Clifford Bogue, MD, chair of Yale Medicine Pediatrics and chief medical officer of Yale New Haven Children’s Hospital, adds that early treatment is important.
“Based on our experience with this and other conditions in which there is a severe inflammatory response that could lead to organ injury or failure, we want to identify and treat patients as soon as we can,” Dr. Bogue says. “Parents should be aware of symptoms of this syndrome, even if there is no history of COVID—because many kids have COVID with no symptoms. This can also appear weeks after a COVID infection.”
To treat MIS-C, Dr. Bogue says Yale doctors have been using high-dose steroids, intravenous immunoglobin (blood plasma that contains antibodies), and a biologic medication commonly used for rheumatoid arthritis and other inflammatory diseases. “The therapies are all geared toward tamping down the body’s inflammatory response,” Dr. Bogue explains.
Controlling the inflammatory reaction is vital, Dr. Vázquez says, because as patients get sicker, their hearts begin to race and blood pressure decreases, which can lead the body to go into shock—a potentially fatal condition if not treated quickly.
Fortunately, Dr. Bogue says, physicians now have a heightened suspicion to look for the syndrome. “We have put together a team of infectious disease specialists, rheumatologists, cardiologists, and critical care doctors who are aggressive about treating this and will be following up with patients,” he adds.
A look at the numbers
As of late June, the CDC says there have been 4,196 reported cases of MIS-C, and 37 deaths.
Not only is MIS-C extremely rare, COVID-19 remains uncommon in children. In the U.S., 14% of confirmed coronavirus cases (more than 3.9 million) have been in children under age 18.
For the most part, the common presentation of COVID-19 as a respiratory disease has been less severe in children, Dr. Vázquez says.

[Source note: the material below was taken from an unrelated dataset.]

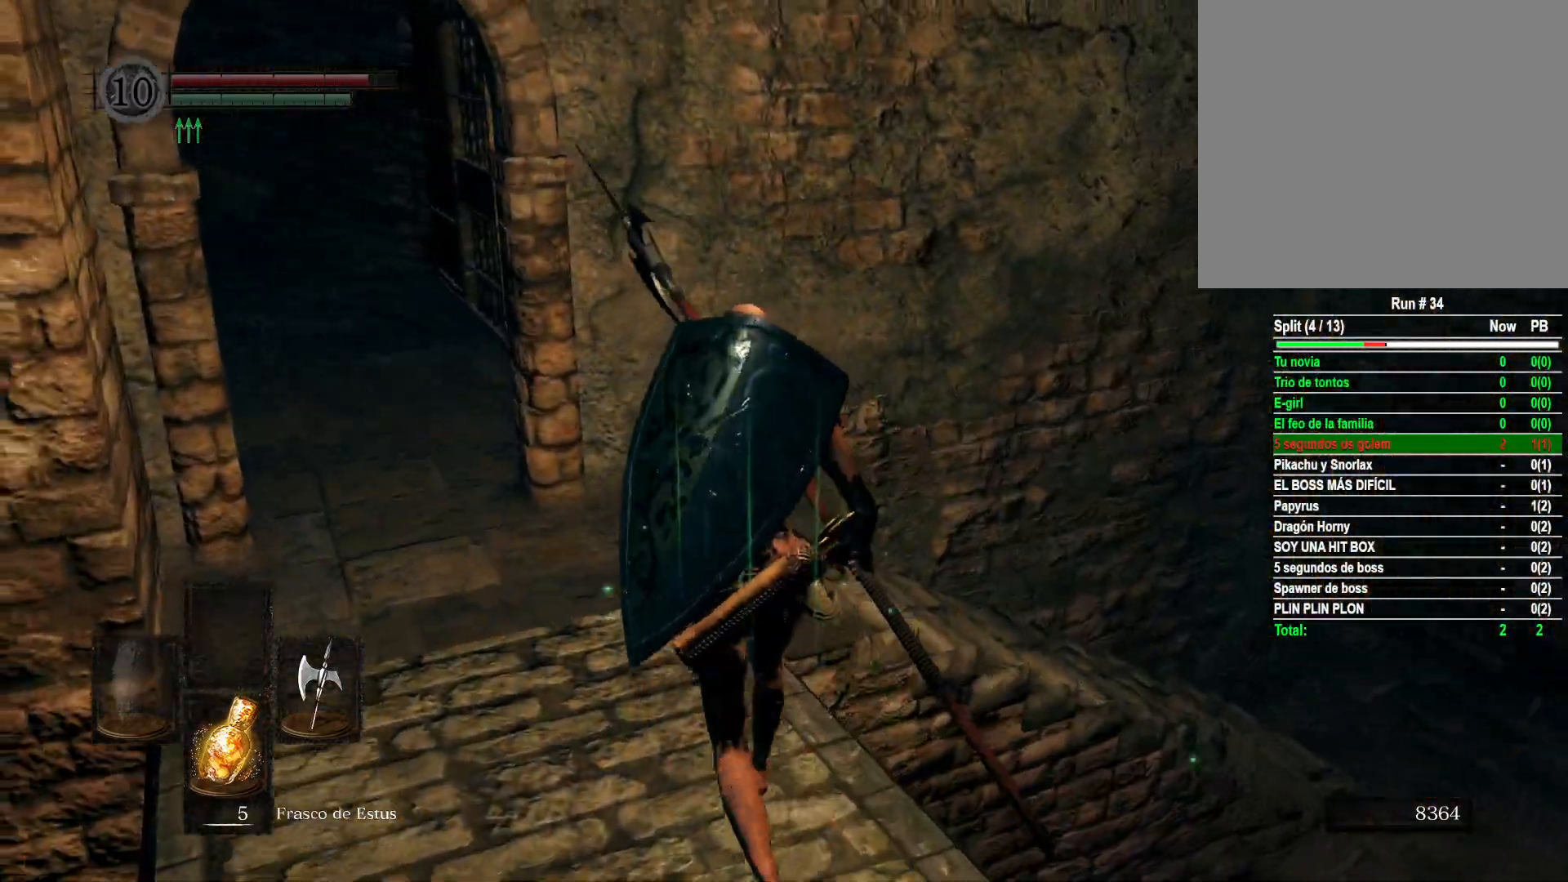
{"buttons": ["B"], "left_stick": "up-right", "right_stick": "center", "events": [[317, "left_stick", "up-right"]]}
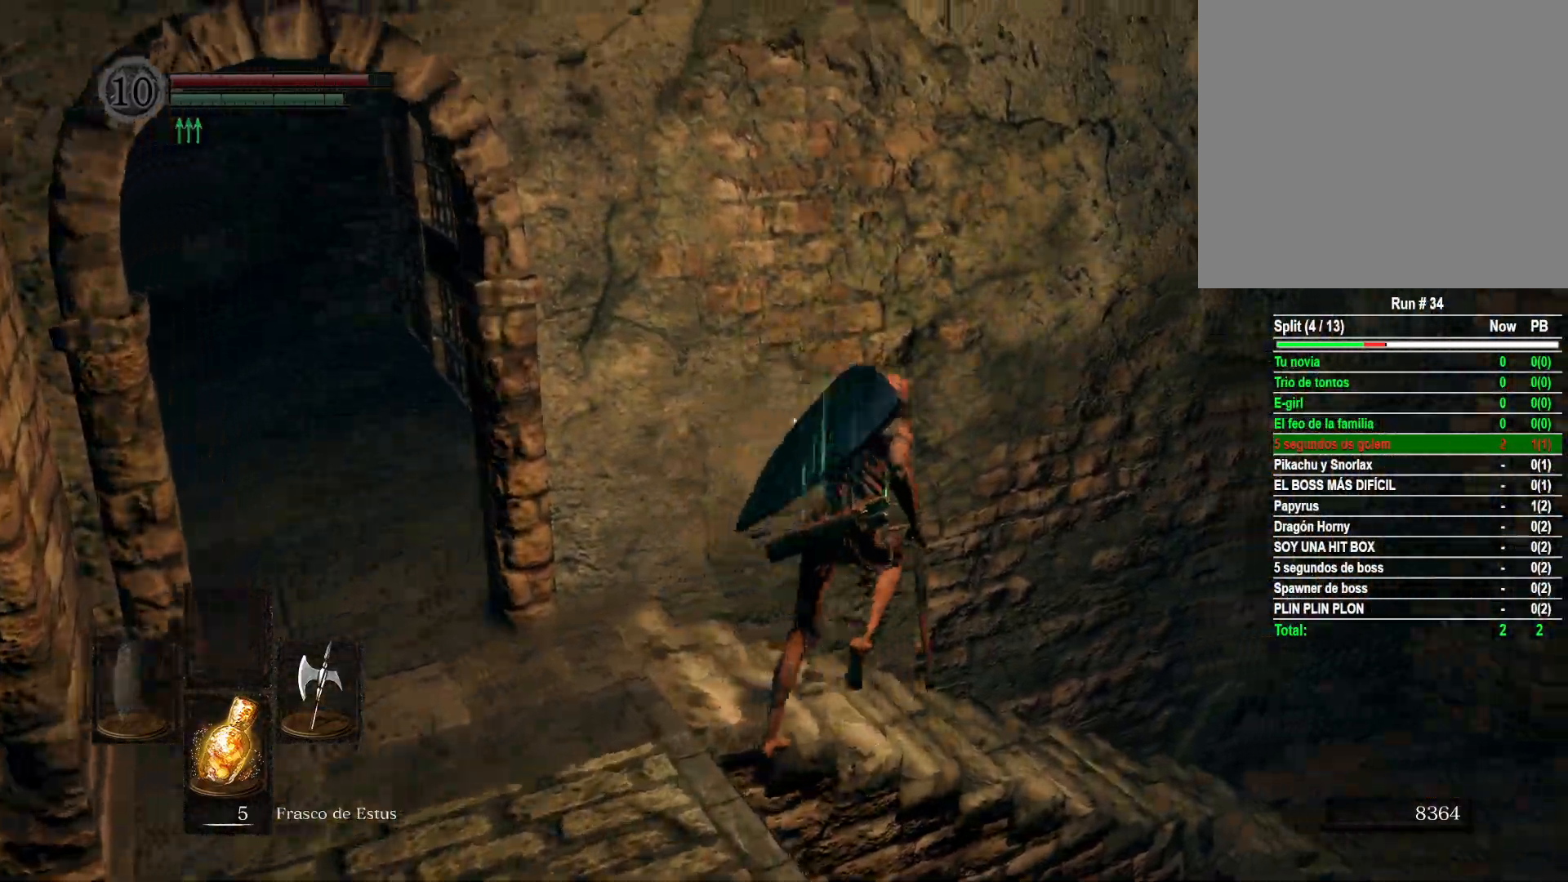
{"buttons": ["B"], "left_stick": "up-right", "right_stick": "center", "events": []}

“We don’t know why children get less severe disease with COVID, but it probably is because they are younger and healthier. With other respiratory infections, like pneumonia and influenza, it is mostly the elderly who get very sick,” she says. “And now when we look at this syndrome, it is thought to occur as a child’s body is making protective antibodies against COVID. Children’s immune systems are very robust and they respond and make a lot of antibodies, so maybe that is why we see this antibody-linked manifestation.”
Don’t fear seeking medical help
Beth Emerson, MD, medical director of YNHCH Emergency Department, says that parents should not be afraid to bring their children in for medical care if they suspect MIS-C.
“The main thing for parents to know is that this inflammatory syndrome is different from a COVID respiratory infection, and it has been seen mostly after a known or suspected infection,” she says. “Families with concerns should contact their pediatrician. If they are worried that the child is having trouble breathing, is sleepier than usual, is having severe pain, or there are other concerns that the family does not think should wait, our emergency departments are ready to provide care.”